WHAT NEEDS TO BE DONE: Only the number is wanted: state how many lines of the data below contain the word "GmbH".

Collected data:

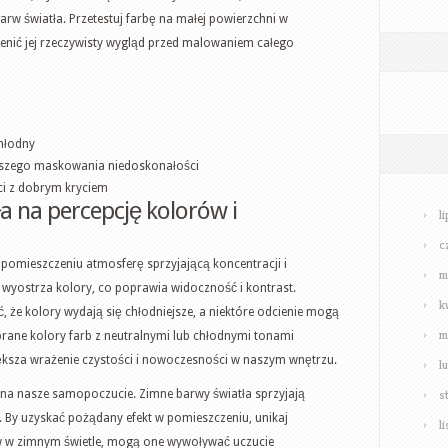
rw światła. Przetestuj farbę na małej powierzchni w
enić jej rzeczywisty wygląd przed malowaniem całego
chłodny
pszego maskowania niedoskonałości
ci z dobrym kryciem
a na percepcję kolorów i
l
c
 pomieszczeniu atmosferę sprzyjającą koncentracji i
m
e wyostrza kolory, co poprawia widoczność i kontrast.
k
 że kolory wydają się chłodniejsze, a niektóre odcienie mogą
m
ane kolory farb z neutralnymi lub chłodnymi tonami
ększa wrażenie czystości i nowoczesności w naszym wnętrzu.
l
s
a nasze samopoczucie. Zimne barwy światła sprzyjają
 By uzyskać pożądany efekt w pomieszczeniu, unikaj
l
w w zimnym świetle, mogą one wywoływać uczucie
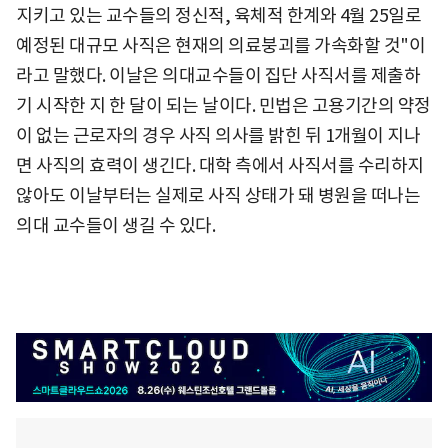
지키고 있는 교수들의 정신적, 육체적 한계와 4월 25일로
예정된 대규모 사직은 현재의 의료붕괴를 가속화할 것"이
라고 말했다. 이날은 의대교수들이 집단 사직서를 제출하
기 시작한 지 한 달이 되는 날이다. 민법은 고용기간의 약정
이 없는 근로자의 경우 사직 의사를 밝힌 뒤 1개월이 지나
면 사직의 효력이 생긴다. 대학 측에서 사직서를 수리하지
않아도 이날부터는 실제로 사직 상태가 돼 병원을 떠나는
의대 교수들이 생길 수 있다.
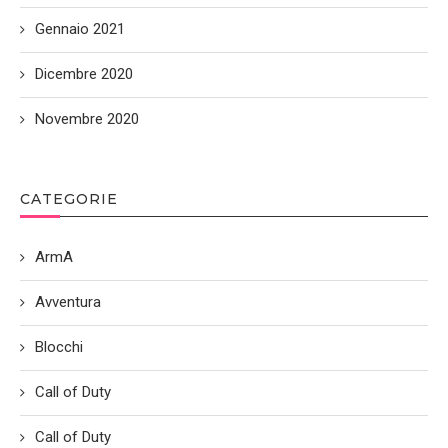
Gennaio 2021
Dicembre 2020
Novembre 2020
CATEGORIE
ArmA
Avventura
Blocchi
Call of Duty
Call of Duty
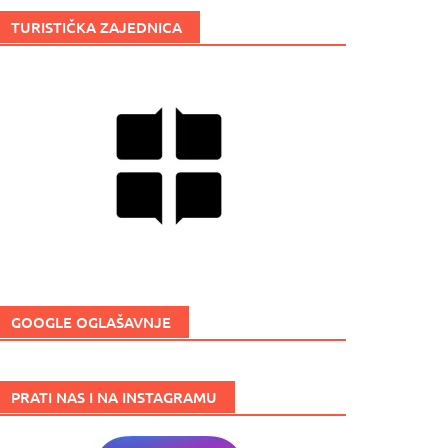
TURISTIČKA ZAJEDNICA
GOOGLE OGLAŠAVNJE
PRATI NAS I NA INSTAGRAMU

--

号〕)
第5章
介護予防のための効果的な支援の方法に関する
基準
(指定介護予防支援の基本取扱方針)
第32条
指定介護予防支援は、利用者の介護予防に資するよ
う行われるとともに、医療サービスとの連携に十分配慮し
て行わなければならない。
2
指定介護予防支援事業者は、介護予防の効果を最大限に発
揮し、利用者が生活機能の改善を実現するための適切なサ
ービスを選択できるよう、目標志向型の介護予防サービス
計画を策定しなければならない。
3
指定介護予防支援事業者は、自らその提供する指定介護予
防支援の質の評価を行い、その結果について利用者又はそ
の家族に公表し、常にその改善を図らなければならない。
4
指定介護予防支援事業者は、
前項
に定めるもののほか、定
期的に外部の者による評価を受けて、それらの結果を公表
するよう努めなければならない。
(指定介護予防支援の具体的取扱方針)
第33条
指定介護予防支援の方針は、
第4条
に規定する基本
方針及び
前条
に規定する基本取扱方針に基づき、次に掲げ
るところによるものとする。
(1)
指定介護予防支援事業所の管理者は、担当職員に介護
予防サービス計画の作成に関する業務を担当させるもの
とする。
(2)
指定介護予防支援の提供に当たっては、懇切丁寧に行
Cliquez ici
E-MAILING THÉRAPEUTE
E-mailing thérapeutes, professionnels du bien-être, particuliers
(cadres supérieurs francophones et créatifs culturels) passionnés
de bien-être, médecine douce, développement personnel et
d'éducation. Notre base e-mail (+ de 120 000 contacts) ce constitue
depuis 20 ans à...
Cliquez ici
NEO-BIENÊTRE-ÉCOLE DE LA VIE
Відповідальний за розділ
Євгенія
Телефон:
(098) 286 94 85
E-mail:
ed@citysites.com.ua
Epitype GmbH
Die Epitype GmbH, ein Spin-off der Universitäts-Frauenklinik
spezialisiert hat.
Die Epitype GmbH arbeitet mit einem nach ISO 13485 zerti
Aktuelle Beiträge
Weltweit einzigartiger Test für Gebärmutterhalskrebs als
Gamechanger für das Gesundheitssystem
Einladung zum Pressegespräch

--

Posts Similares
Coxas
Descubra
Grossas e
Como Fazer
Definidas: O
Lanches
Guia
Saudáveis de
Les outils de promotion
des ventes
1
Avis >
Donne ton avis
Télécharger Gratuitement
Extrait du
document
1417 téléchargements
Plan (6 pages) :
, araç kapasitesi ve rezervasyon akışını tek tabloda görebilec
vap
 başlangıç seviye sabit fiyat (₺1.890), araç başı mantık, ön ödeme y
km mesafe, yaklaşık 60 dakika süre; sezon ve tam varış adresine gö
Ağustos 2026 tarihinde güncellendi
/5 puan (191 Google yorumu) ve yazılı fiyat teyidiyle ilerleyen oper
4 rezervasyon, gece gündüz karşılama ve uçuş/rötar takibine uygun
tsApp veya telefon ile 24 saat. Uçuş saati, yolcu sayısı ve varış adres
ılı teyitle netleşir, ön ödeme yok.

OUTPUT OF THE TASK: 3